### Text to read
────

In multiple places in my projects, I essentially recreate the “multiple observer” pattern used by NSNotificationCenter. Originally this was implemented by simply maintaining an array of observers, and adding to/removing from it as necessary. However, this had the unintended side effect of maintaining a strong reference to the observers, which in many cases is undesirable (for the same reasons it’s common to mark delegate properties as weak).
Now, I’m using a private NSHashTable instance, and expose the observers as public API by creating a public computed property which essentially returns an array derived from the NSHashTable like so:
public var receivers: [GameControllerReceiverType] {
// self.privateReceivers.allObjects as! [GameControllerReceiverType] crashes Swift :(
return self.privateReceivers.allObjects.map({ $0 as! GameControllerReceiverType })
}
This workaround works, but is undesirable for a number of reasons. Most notably:
• NSHashTable is not a native Swift collection, and is also not in the Foundation Swift port, so it is not portable to other systems.
• It also has not yet been annotated with generics, so it loses the nice type safety of other Swift collections. Because of this, I have to map the objects to the appropriate type before returning the allObjects array, which runs in O(n) time instead of O(1).

────

### Request A
According to the post on observer storage, what does the project now use to hold the observers?
### Request B
Reproduce everything in the post on observer storage from "Now, I’m using" down to "instead of O(1).", swapping "NSHashTable" for "NSMapTable" each time it appears.
### Request C
Write the next part of the post on observer storage, picking up right after its last sentence.
The entries have no part in any of this work.

────

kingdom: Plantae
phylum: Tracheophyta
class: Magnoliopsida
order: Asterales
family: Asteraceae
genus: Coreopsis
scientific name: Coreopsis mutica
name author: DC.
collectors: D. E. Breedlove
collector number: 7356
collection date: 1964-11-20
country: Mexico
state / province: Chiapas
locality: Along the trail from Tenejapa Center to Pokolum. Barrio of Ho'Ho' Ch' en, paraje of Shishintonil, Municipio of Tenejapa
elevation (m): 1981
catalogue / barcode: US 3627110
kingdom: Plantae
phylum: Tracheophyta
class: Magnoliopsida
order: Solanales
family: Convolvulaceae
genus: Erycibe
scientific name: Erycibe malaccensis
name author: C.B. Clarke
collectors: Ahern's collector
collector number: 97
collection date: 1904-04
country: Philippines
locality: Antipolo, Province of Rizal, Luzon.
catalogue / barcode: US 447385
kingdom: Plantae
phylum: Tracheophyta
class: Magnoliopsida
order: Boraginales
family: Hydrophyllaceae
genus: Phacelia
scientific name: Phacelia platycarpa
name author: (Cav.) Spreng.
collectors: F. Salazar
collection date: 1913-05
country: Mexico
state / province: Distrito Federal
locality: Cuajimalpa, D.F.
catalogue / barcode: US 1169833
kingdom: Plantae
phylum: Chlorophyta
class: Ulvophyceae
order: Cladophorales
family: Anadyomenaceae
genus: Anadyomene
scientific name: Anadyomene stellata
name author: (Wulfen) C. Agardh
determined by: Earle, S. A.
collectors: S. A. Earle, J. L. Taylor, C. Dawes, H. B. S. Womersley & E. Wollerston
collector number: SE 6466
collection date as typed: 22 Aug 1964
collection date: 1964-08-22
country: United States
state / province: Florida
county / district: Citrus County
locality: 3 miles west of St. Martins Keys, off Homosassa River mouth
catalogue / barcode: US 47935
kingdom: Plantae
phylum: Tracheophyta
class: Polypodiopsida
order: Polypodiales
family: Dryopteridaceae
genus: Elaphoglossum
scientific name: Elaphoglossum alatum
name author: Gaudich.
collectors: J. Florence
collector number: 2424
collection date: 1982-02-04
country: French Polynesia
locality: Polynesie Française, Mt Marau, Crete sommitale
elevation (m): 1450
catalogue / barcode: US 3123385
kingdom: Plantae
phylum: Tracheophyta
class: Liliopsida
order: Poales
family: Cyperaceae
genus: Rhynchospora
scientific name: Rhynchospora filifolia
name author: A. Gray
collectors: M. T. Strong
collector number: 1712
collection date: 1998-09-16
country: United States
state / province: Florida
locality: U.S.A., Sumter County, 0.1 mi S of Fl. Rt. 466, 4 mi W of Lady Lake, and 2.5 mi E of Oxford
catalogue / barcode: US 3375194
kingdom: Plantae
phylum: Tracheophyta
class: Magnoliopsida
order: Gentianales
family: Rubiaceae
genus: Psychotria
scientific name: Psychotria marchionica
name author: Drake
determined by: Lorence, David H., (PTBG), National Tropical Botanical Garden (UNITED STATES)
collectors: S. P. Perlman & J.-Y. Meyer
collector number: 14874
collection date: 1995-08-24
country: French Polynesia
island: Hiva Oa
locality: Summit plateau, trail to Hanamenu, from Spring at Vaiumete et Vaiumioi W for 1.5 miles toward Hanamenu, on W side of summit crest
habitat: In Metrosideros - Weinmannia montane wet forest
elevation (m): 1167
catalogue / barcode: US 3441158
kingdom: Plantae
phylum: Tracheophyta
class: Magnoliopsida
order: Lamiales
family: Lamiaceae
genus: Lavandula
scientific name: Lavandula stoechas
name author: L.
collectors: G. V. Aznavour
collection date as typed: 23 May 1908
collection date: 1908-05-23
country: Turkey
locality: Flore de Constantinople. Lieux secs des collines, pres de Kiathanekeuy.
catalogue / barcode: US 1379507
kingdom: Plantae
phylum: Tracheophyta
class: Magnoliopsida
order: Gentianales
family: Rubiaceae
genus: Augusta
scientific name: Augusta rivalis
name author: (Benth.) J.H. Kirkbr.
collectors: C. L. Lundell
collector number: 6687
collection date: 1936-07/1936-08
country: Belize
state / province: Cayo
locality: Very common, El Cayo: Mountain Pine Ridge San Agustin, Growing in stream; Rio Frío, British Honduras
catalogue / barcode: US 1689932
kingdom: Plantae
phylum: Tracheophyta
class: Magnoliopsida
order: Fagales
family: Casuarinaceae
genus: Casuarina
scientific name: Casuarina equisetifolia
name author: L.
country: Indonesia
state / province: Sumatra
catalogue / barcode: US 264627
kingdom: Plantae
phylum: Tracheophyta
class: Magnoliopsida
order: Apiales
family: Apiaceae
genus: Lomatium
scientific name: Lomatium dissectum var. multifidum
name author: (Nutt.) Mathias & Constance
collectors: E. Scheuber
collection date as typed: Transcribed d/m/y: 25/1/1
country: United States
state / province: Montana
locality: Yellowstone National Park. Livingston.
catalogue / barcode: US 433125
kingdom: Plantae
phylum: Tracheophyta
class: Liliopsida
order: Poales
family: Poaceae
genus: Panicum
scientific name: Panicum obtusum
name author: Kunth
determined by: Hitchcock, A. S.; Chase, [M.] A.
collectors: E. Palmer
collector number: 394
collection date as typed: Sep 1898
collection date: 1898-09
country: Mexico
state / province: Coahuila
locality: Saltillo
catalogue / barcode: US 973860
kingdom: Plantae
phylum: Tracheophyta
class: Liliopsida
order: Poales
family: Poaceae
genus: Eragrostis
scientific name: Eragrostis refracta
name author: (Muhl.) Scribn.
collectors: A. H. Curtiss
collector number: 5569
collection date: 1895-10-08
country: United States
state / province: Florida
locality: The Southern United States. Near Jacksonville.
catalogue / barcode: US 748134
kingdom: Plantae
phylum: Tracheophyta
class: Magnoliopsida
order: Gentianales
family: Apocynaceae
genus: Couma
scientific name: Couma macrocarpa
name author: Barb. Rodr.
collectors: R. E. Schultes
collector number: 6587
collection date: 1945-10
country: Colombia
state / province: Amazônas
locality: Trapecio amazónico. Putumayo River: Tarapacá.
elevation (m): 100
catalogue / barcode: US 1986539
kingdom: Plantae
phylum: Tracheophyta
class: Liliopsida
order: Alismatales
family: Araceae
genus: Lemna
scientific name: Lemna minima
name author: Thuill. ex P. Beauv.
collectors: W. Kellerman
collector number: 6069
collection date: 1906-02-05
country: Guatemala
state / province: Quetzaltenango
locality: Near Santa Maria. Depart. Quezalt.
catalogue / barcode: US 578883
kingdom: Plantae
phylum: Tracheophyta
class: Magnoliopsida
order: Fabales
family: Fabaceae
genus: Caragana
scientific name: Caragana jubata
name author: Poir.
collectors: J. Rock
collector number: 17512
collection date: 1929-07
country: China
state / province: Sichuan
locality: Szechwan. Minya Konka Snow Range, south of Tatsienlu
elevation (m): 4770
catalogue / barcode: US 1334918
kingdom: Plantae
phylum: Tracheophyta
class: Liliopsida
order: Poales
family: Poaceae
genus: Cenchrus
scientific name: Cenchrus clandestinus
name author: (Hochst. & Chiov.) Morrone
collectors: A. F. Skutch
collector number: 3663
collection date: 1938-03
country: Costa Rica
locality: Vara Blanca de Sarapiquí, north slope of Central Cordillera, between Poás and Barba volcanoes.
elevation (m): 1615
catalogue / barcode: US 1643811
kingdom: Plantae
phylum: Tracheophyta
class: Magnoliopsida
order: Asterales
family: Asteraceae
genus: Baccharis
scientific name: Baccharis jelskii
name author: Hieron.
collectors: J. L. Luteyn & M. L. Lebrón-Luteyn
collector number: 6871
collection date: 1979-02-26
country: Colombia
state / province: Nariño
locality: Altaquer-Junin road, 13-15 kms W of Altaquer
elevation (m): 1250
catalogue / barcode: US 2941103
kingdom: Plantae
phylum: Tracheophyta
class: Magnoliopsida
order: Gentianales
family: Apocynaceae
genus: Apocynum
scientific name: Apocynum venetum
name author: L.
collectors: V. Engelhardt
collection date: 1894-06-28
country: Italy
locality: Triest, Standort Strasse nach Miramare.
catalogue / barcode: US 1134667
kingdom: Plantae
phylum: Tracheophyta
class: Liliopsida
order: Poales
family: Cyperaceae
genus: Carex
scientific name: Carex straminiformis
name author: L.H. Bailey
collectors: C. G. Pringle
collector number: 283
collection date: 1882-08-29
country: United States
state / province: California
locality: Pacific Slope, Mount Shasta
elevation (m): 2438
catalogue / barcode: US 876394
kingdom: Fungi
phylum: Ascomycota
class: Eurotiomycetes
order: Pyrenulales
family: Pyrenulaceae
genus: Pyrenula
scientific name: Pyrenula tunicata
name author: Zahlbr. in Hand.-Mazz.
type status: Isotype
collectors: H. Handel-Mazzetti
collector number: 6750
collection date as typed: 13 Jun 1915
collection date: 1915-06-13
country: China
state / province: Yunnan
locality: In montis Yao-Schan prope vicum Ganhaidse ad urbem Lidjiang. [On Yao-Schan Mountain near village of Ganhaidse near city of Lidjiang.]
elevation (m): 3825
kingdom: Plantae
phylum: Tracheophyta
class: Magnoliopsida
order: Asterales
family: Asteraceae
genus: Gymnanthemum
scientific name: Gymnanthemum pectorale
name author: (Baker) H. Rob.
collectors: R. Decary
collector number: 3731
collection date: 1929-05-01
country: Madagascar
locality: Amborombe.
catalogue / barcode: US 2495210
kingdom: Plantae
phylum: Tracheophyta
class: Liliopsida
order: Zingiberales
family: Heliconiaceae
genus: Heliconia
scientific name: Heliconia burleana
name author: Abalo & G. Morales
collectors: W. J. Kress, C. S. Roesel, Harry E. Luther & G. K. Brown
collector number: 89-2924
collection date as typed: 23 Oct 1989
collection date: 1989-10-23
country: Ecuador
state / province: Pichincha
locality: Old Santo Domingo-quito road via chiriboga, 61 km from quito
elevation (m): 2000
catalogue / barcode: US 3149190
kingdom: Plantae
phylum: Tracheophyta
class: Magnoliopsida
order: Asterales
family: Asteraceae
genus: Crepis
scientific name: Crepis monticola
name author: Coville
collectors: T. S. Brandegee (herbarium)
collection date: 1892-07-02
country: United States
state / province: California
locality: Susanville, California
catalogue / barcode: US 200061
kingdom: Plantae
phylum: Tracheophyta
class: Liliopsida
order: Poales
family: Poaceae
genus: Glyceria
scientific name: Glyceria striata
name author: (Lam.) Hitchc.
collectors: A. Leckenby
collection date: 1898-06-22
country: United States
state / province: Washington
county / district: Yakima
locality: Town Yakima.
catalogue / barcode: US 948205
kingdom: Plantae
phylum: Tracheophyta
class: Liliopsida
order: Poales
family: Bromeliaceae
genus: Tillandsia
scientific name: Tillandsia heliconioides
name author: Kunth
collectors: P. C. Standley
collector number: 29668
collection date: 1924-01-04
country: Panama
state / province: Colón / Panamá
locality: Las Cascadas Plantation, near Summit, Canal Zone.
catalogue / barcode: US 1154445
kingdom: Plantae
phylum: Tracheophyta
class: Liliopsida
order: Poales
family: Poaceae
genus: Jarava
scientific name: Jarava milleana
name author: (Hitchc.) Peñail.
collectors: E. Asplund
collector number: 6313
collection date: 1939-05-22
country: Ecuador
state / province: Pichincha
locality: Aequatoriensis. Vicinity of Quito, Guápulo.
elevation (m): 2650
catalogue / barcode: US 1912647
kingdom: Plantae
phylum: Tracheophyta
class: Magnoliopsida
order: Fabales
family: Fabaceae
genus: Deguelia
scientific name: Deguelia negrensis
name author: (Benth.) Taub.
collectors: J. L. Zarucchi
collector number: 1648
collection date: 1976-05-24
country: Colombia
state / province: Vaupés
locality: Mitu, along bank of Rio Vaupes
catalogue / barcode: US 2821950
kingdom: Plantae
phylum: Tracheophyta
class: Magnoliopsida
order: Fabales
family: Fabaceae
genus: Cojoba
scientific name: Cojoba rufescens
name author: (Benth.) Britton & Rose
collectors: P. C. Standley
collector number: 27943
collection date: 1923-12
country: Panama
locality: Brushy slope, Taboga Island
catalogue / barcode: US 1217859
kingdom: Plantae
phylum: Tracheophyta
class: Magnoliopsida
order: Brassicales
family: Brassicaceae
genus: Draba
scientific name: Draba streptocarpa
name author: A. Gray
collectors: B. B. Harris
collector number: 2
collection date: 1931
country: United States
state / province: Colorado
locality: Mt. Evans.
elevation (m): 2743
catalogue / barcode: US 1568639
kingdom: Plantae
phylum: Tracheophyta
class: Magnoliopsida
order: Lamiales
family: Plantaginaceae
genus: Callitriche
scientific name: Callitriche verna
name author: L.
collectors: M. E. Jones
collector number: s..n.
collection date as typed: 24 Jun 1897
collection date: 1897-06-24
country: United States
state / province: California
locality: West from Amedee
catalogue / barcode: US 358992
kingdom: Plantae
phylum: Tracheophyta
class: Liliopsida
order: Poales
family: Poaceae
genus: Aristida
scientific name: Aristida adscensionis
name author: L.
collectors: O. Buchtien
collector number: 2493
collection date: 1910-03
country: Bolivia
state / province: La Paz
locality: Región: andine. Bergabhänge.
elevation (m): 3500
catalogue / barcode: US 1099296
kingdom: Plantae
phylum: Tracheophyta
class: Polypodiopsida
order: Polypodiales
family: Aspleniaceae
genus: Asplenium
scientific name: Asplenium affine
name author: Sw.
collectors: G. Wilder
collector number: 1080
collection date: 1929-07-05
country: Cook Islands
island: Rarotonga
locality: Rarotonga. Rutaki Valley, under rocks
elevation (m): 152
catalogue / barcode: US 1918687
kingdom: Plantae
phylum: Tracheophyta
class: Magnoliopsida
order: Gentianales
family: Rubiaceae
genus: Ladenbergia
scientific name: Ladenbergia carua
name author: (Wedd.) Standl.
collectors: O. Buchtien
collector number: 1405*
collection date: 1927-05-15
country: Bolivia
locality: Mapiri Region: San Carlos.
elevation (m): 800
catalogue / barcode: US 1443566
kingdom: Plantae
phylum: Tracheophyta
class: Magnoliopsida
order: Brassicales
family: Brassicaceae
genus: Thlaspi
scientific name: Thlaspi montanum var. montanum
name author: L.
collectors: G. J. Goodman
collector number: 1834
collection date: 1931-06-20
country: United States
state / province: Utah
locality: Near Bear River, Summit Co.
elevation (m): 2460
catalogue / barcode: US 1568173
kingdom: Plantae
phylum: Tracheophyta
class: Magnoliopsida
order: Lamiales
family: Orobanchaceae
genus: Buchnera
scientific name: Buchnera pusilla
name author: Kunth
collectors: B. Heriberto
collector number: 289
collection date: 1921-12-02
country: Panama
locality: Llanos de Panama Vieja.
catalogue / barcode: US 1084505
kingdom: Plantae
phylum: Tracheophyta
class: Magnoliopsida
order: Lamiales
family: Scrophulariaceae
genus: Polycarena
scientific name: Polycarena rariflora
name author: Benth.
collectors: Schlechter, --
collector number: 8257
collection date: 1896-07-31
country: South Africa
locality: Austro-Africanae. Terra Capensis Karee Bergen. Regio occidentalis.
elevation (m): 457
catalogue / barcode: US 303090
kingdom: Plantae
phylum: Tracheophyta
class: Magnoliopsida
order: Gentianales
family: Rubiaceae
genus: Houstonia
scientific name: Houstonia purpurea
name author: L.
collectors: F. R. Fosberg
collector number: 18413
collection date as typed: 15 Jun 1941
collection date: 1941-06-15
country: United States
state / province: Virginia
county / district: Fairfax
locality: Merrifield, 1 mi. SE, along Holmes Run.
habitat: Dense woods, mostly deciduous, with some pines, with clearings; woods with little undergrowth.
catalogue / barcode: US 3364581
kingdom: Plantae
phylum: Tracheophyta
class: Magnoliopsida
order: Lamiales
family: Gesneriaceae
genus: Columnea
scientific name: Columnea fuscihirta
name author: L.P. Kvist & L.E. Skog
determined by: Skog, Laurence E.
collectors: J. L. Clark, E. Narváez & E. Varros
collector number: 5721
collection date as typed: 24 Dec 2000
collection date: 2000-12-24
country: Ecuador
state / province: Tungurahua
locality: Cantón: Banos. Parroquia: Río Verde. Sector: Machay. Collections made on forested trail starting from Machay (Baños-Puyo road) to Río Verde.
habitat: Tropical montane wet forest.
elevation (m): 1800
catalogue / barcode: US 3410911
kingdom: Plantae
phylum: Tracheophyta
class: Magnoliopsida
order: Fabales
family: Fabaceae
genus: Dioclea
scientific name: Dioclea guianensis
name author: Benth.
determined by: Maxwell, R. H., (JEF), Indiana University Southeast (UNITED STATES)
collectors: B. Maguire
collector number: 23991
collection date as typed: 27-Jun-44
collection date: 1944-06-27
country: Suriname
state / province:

────

### Expected answer A
A private NSHashTable instance.

### Expected answer B
Now, I’m using a private NSMapTable instance, and expose the observers as public API by creating a public computed property which essentially returns an array derived from the NSMapTable like so:
public var receivers: [GameControllerReceiverType] {
// self.privateReceivers.allObjects as! [GameControllerReceiverType] crashes Swift :(
return self.privateReceivers.allObjects.map({ $0 as! GameControllerReceiverType })
}
This workaround works, but is undesirable for a number of reasons. Most notably:
• NSMapTable is not a native Swift collection, and is also not in the Foundation Swift port, so it is not portable to other systems.
• It also has not yet been annotated with generics, so it loses the nice type safety of other Swift collections. Because of this, I have to map the objects to the appropriate type before returning the allObjects array, which runs in O(n) time instead of O(1).

### Expected answer C
• It’s repetitive. For every type that wants to implement this pattern, they must maintain both a public computed method and a private NSHashTable instance. This gets worse when this should be part of a protocol; there’s no way to enforce that each type conforming to it has a NSHashTable, while also keeping that information private from the consumer of the API.
I think native swift collections with support for weak references for their contents would be very useful, and in more places than just listed above. I don’t think Array could be easily extended to support it (what happens if a value is released? does everything shift down? do they keep their indices?), but Set and Dictionary (where the keys and/or values could be weak, akin to NSMapTable) would be good candidates IMO.
Seems like an interesting direction to me, using value types as keys and
weak references in a dictionary-like data structure seems like a fequent
use case. A proposal in this area should include not just the API, but
also a discussion of the implementation strategy.
Dmitri
···
On Thu, Dec 10, 2015 at 2:55 PM, Riley Testut via swift-evolution < swift-evolution@swift.org> wrote:
I think native swift collections with support for weak references for
their contents would be very useful, and in more places than just listed
above. I don’t think Array could be easily extended to support it (what
happens if a value is released? does everything shift down? do they keep
their indices?), but Set and Dictionary (where the keys and/or values could
be weak, akin to NSMapTable) would be good candidates IMO.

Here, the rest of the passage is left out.